EXTRACTED ENTRIES:

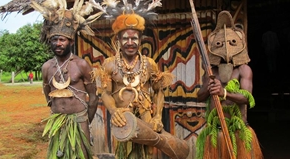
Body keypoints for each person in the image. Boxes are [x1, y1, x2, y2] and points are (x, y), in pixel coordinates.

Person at [92, 1, 189, 159]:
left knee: (146, 155)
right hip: (123, 121)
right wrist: (114, 111)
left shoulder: (149, 64)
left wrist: (157, 116)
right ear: (118, 40)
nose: (130, 42)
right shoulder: (109, 64)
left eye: (134, 38)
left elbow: (159, 91)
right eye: (125, 39)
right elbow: (106, 93)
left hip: (146, 120)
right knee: (123, 154)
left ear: (140, 40)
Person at [30, 0, 103, 158]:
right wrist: (55, 109)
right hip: (57, 121)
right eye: (54, 40)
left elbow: (93, 97)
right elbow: (47, 91)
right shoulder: (47, 67)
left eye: (62, 40)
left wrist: (85, 119)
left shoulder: (81, 64)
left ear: (70, 41)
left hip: (79, 120)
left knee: (81, 154)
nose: (58, 43)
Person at [196, 11, 263, 159]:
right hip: (216, 131)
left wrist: (224, 93)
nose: (225, 47)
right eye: (219, 44)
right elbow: (200, 97)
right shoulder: (211, 71)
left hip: (238, 131)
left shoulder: (244, 70)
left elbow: (247, 98)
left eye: (231, 42)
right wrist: (209, 88)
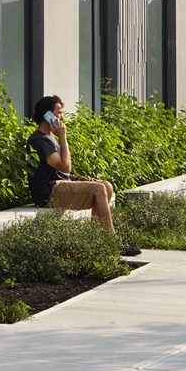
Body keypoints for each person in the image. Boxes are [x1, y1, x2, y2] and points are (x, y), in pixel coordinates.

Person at [27, 94, 140, 257]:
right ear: (47, 115)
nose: (62, 117)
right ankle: (112, 241)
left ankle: (95, 240)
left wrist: (77, 179)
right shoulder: (39, 140)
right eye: (58, 112)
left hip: (57, 186)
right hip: (48, 192)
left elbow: (61, 171)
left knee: (106, 186)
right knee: (99, 189)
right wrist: (63, 137)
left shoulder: (50, 138)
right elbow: (64, 166)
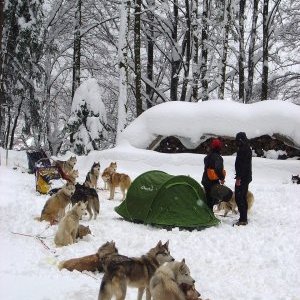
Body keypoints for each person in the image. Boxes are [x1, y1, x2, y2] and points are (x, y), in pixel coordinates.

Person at [201, 138, 232, 210]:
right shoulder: (218, 158)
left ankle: (208, 213)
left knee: (208, 198)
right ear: (220, 147)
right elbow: (218, 169)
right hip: (213, 182)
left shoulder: (207, 157)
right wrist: (222, 178)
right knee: (220, 197)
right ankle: (210, 214)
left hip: (205, 180)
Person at [234, 132, 252, 226]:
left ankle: (243, 219)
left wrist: (239, 178)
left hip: (243, 177)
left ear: (240, 140)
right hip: (246, 176)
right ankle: (244, 217)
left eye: (237, 140)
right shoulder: (246, 148)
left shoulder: (243, 150)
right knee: (243, 197)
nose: (236, 142)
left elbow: (243, 165)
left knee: (239, 197)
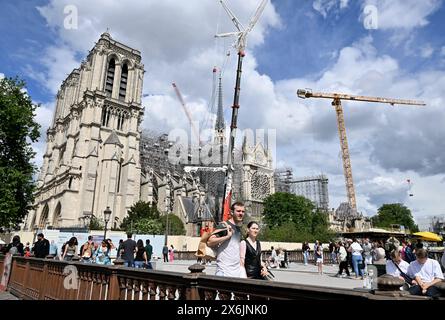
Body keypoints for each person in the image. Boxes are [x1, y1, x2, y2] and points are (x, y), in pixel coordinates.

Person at [207, 202, 245, 277]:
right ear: (231, 212)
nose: (241, 213)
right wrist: (227, 236)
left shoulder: (238, 229)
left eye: (243, 211)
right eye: (238, 211)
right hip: (224, 270)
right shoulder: (224, 226)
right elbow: (210, 241)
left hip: (236, 271)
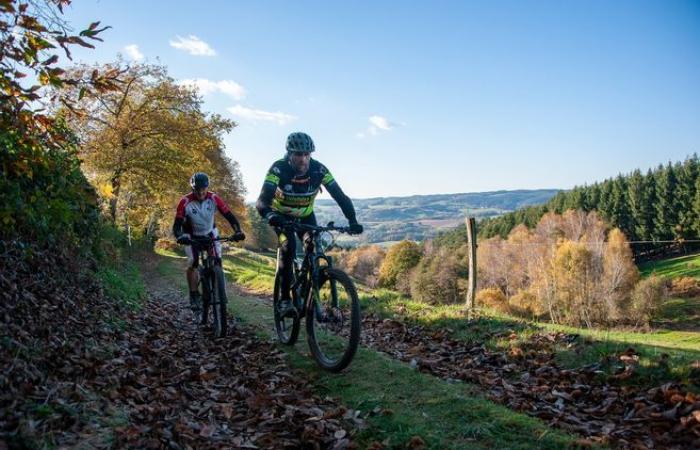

REQUIRED ACTION: Please go through the data and copy each line containing the word "ankle".

EXPECTED ANSWER:
right ankle: (112, 241)
left ankle: (95, 240)
left ankle: (208, 213)
right ankle: (210, 214)
left ankle: (243, 219)
right ankle: (244, 217)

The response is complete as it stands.